### SOURCE PASSAGE

···

Ok, I will take a look at that approach then as a first step, since a process can already crash before calling rte_eal_cleanup(), which would result in leaks anyway.

Thanks,
Erik

> 
> > Thanks,
> > Erik
> >
> >>>
> >>>    	rte_timer_subsystem_initialized = 0;
> >>>    }
> >>>
> >>
> >>
> >> --
> >> Thanks,
> >> Anatoly
> 
> 
> --
> Thanks,
> Anatoly
  

Patch

diff --git a/lib/librte_timer/rte_timer.c b/lib/librte_timer/rte_timer.c
index eb46009..fb7a87e 100644
--- a/lib/librte_timer/rte_timer.c
+++ b/lib/librte_timer/rte_timer.c
@@ -60,6 +60,7 @@  struct rte_timer_data {
 };
 
 #define RTE_MAX_DATA_ELS 64
+static const struct rte_memzone *rte_timer_data_mz;
 static struct rte_timer_data *rte_timer_data_arr;
 static const uint32_t default_data_id;
 static uint32_t rte_timer_subsystem_initialized;
@@ -164,6 +165,7 @@  rte_timer_subsystem_init_v1905(void)
 		if (mz == NULL)
 			return -EEXIST;
 
+		rte_timer_data_mz = mz;
 		rte_timer_data_arr = mz->addr;
 
 		rte_timer_data_arr[default_data_id].internal_flags |=
@@ -180,6 +182,7 @@  rte_timer_subsystem_init_v1905(void)
 	if (mz == NULL)
 		return -ENOMEM;
 
+	rte_timer_data_mz = mz;
 	rte_timer_data_arr = mz->addr;
 
 	for (i = 0; i < RTE_MAX_DATA_ELS; i++) {
@@ -205,8 +208,13 @@  BIND_DEFAULT_SYMBOL(rte_timer_subsystem_init, _v1905, 19.05);
 void __rte_experimental
 rte_timer_subsystem_finalize(void)
 {
-	if (rte_timer_data_arr)
-		rte_free(rte_timer_data_arr);
+	if (rte_eal_process_type() != RTE_PROC_PRIMARY)
+		return;
+
+	if (!rte_timer_subsystem_initialized)
+		return;
+
+	rte_memzone_free(rte_timer_data_mz);
 
 	rte_timer_subsystem_initialized = 0;
 }

···

### EXTRACTED ENTRIES
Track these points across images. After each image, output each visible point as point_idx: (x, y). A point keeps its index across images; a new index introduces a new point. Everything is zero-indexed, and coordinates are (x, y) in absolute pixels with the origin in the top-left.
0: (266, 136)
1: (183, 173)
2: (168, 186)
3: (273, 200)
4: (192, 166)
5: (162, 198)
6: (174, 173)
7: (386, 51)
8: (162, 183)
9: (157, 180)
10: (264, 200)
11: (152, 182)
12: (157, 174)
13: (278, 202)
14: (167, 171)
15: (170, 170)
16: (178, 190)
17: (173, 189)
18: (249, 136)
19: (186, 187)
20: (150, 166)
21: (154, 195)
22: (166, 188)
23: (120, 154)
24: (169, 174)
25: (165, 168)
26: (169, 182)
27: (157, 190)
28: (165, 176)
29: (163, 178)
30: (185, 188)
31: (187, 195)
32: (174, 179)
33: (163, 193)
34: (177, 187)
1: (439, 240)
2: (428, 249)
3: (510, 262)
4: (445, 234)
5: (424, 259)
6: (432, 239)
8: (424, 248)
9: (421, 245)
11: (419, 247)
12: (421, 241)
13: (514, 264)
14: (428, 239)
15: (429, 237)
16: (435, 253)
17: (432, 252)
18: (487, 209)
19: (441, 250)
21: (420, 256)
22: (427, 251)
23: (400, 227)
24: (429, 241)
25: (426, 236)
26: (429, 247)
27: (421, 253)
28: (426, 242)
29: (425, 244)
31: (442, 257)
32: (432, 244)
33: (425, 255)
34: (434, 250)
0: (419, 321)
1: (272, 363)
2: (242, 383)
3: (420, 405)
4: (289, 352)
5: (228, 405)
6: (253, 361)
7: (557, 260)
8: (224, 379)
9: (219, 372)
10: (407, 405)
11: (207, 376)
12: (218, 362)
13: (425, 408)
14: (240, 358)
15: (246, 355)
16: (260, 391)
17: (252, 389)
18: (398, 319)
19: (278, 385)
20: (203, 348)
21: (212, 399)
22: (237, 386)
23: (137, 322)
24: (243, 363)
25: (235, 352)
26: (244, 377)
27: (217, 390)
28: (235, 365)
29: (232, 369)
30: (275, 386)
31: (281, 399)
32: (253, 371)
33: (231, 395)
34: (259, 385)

···

### WHAT YOU SHOULD DO
Reproduce the mailing-list reply with its timer cleanup patch word for word, from start to finish. The material above plays no part in this exercise.

### ANSWER TO THIS PROBLEM
Ok, I will take a look at that approach then as a first step, since a process can already crash before calling rte_eal_cleanup(), which would result in leaks anyway.

Thanks,
Erik

> 
> > Thanks,
> > Erik
> >
> >>>
> >>>    	rte_timer_subsystem_initialized = 0;
> >>>    }
> >>>
> >>
> >>
> >> --
> >> Thanks,
> >> Anatoly
> 
> 
> --
> Thanks,
> Anatoly
  

Patch

diff --git a/lib/librte_timer/rte_timer.c b/lib/librte_timer/rte_timer.c
index eb46009..fb7a87e 100644
--- a/lib/librte_timer/rte_timer.c
+++ b/lib/librte_timer/rte_timer.c
@@ -60,6 +60,7 @@  struct rte_timer_data {
 };
 
 #define RTE_MAX_DATA_ELS 64
+static const struct rte_memzone *rte_timer_data_mz;
 static struct rte_timer_data *rte_timer_data_arr;
 static const uint32_t default_data_id;
 static uint32_t rte_timer_subsystem_initialized;
@@ -164,6 +165,7 @@  rte_timer_subsystem_init_v1905(void)
 		if (mz == NULL)
 			return -EEXIST;
 
+		rte_timer_data_mz = mz;
 		rte_timer_data_arr = mz->addr;
 
 		rte_timer_data_arr[default_data_id].internal_flags |=
@@ -180,6 +182,7 @@  rte_timer_subsystem_init_v1905(void)
 	if (mz == NULL)
 		return -ENOMEM;
 
+	rte_timer_data_mz = mz;
 	rte_timer_data_arr = mz->addr;
 
 	for (i = 0; i < RTE_MAX_DATA_ELS; i++) {
@@ -205,8 +208,13 @@  BIND_DEFAULT_SYMBOL(rte_timer_subsystem_init, _v1905, 19.05);
 void __rte_experimental
 rte_timer_subsystem_finalize(void)
 {
-	if (rte_timer_data_arr)
-		rte_free(rte_timer_data_arr);
+	if (rte_eal_process_type() != RTE_PROC_PRIMARY)
+		return;
+
+	if (!rte_timer_subsystem_initialized)
+		return;
+
+	rte_memzone_free(rte_timer_data_mz);
 
 	rte_timer_subsystem_initialized = 0;
 }